Let's say $\vec{r}=(x_{1},x_{2},…,x_{n})$, $\mathbf r = |\vec{r}|$. How should I correctly interpret $\mathbf r$?
In addition, I am looking for a way to compute $\nabla \cdot \frac{\vec{r}}{\mathbf r^k}$. Could you please walk me through how to do it?
Thank you so much in advance!
First, $\bf r$, which is $|r|$, should be interpreted as the length of the vector $r$. So say we have a vector in $\Bbb R^{2}$. Let's pick $(1,2)$. Then $|(1,2)|$ means $\sqrt{(1 - 0)^{2} + (2-0)^{2}}$, which is the distance of the line with one endpoint the origin $(0,0)$ and the other endpoint $(1,2)$. For every point in $\Bbb R^{2}$, you can draw a line connecting $(0,0)$ and that point. The absolute value of the point means the length of this line. If instead of points you are considering $(1,2)$ as a vector, then $|(1,2)|$ can be interpreted as the "magnitude" or length of this vector (since vectors always start from the origin $(0,0)$).

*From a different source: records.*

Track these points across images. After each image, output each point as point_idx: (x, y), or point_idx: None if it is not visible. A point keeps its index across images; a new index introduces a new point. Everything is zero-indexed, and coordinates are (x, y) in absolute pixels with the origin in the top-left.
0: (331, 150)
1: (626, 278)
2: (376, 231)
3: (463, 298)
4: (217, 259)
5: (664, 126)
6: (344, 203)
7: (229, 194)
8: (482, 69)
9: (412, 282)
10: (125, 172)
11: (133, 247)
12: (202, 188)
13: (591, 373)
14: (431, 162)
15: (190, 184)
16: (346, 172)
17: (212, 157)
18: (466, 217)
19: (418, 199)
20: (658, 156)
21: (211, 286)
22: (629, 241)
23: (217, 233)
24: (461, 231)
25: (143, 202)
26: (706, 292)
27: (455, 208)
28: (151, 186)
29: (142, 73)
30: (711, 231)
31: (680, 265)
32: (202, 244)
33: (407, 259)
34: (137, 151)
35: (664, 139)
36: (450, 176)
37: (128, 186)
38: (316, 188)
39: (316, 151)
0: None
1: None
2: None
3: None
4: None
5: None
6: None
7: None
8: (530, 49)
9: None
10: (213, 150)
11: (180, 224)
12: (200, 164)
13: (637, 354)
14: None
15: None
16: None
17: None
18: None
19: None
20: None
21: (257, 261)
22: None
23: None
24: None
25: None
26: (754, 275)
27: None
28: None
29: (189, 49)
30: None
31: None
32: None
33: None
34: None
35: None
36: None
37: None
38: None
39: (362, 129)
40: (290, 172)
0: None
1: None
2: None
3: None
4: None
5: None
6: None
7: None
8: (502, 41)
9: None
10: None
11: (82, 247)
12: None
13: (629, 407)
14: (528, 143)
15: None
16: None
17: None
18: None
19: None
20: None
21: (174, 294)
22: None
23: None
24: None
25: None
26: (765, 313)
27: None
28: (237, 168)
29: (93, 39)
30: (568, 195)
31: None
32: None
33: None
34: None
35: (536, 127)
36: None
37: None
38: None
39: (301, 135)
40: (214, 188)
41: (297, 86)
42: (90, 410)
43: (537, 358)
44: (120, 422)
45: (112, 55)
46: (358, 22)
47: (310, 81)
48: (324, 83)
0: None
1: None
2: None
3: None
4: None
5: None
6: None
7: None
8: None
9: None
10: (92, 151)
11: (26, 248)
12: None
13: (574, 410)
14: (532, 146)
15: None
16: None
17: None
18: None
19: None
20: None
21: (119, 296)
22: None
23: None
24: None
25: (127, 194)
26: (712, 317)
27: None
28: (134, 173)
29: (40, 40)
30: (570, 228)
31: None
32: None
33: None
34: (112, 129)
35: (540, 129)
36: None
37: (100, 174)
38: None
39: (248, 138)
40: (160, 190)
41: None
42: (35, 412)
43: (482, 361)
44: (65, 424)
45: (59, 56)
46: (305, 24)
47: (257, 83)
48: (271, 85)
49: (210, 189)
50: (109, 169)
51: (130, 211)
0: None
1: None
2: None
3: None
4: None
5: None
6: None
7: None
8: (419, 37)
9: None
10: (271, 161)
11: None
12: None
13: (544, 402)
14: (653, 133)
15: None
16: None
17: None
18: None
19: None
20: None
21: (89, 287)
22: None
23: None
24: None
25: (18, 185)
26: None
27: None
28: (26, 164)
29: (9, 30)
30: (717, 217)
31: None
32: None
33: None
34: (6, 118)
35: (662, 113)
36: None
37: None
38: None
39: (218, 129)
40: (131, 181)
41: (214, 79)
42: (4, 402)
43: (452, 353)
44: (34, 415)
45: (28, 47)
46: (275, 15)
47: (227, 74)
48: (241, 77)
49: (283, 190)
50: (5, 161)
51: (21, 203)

Now, if I have a vector like $v = (2x_{1}, 3x_{2} - x_{2}^{2}, \sin(x_{3}) + 2x_{1})$, then $\nabla \cdot v$ means you apply the $\frac{\partial}{\partial x_{1}}$ operator to the first entry, PLUS the $\frac{\partial}{\partial x_{2}}$ operator applied to the second entry, PLUS the $\frac{\partial}{\partial x_{3}}$ applied to the third entry.
So I have \begin{split}\nabla \cdot v &= \frac{\partial}{\partial x_{1}}(2x_{1}) + \frac{\partial}{\partial x_{2}}(3x_{2} - x_{2}^{2}) + \frac{\partial}{\partial x_{3}}(\sin(x_{3}) + 2x_{1}) \\ &= 2 + 3 - 2x_{2} + \cos(x_{3}) \\ &= 5 - 2x_{2} + \cos(x_{3}). \end{split}